According to a report by Turkey’s state-run Anadolu news agency, police conducted simultaneous raids in Kahramanmaraş, Ankara, Kayseri, Erzurum, Niğde, Şırnak, İzmir, Siirt, Edirne, Samsun, Batman, Elazığ, Hakkari and Bursa provinces as part of an investigation carried out by the Kahramanmaraş Chief Public Prosecutor’s Office.
The detainees reportedly include nine noncommissioned officers and an specialist sergeant from the Land and Air Forces and the gendarmerie.
Meanwhile, a 73-year-old Turkish man, identified by the initials O.E.C., was taken to a hospital as his health had deteriorated after being detained. O.E.C. was reportedly detained as part of an investigation targeting alleged members of the Gülen movement in Isparta province on Saturday.
The man was detained at his home in Isparta’s Uluborlu district and then taken to a hospital. Following the initial treatment the police took him to Aydın, a western province 250 kilometers away from Isparta where the investigation originated. However, his health worsened on the way and he was returned to the hospital again.
According to reports in the Turkish media, O.E.C. has several medical problems including diabetes, cardiac disease and high blood pressure, due to which his family members are attempting to have O.E.C. stand trial without being put in pretrial detention.
Turkey survived a controversial military coup attempt on July 15, 2016 that killed 249 people. Immediately after the putsch, the Justice and Development Party (AKP) government along with President Recep Tayyip Erdoğan pinned the blame on the Gülen movement.
Fethullah Gülen, who inspired the movement, strongly denied having any role in the failed coup and called for an international investigation into it, but President Erdoğan — calling the coup attempt “a gift from God” — and the government initiated a widespread purge aimed at cleansing sympathizers of the movement from within state institutions, dehumanizing its popular figures and putting them in custody.
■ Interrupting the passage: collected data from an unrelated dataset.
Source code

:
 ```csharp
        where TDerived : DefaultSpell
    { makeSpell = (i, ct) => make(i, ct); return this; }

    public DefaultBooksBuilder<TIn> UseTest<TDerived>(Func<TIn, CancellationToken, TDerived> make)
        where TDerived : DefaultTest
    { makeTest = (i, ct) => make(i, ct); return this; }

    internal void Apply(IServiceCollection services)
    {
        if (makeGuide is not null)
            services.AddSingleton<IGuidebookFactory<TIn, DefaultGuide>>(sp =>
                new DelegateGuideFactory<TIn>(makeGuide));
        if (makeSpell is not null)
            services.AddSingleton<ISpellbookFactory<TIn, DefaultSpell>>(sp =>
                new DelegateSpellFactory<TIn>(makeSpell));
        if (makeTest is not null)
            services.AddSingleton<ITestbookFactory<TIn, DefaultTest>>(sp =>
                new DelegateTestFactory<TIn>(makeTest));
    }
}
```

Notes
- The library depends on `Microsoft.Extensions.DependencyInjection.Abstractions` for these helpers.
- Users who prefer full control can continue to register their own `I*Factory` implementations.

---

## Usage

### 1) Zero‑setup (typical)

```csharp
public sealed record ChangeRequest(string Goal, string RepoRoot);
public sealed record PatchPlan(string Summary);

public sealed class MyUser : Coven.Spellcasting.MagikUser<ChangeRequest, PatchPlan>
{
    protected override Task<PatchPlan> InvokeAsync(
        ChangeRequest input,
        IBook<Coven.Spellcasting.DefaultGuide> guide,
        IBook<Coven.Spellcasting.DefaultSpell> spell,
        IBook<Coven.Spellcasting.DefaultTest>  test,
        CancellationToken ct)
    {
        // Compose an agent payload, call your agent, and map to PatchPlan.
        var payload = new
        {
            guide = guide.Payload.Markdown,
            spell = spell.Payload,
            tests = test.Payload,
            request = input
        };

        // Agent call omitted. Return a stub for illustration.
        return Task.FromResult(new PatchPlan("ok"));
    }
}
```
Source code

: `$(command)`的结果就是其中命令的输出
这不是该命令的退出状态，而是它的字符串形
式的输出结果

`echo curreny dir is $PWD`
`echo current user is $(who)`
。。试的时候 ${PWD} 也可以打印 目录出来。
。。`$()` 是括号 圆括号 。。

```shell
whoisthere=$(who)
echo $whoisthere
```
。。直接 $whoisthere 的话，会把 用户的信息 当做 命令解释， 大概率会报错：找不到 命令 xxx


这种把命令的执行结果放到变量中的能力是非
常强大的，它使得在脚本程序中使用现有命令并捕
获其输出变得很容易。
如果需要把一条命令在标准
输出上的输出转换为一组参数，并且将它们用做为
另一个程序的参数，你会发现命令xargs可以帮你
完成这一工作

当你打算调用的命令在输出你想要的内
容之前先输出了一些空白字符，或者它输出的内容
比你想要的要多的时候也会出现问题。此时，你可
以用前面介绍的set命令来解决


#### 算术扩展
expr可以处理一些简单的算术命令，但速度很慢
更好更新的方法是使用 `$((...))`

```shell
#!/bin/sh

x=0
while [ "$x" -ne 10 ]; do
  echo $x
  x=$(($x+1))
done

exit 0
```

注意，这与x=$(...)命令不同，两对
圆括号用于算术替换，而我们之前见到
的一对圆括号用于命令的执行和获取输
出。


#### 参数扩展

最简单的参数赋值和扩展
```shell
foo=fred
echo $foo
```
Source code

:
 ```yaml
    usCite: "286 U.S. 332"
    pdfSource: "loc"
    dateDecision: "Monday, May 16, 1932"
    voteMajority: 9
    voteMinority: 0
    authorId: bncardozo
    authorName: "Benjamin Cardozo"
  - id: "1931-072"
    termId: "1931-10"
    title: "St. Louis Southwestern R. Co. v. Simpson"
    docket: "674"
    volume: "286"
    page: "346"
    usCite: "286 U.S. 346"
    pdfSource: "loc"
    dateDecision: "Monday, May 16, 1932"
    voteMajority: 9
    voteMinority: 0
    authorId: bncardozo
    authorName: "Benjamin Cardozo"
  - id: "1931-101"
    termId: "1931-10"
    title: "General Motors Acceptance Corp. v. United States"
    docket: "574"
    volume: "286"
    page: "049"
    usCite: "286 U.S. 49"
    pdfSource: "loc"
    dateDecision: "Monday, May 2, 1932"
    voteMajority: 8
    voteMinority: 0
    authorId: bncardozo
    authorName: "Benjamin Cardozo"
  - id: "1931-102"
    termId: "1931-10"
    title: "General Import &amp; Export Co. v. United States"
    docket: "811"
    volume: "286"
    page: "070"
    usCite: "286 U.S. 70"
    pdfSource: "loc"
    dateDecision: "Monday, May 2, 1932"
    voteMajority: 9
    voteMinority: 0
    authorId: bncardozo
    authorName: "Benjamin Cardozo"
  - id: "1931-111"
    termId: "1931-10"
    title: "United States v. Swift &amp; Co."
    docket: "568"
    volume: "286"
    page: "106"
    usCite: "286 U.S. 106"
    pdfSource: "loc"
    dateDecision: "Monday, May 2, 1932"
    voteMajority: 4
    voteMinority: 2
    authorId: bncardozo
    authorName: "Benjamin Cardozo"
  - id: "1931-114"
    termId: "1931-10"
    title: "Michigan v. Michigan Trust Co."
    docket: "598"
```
Turkey has suspended or dismissed more than 150,000 judges, teachers, police and civil servants since July 15. On December 13, 2017 the Justice Ministry announced that 169,013 people have been the subject of legal proceedings on coup charges since the failed coup.
Turkish Interior Minister Süleyman Soylu announced on April 18, 2018 that the Turkish government had jailed 77,081 people between July 15, 2016 and April 11, 2018 over alleged links to the Gülen movement.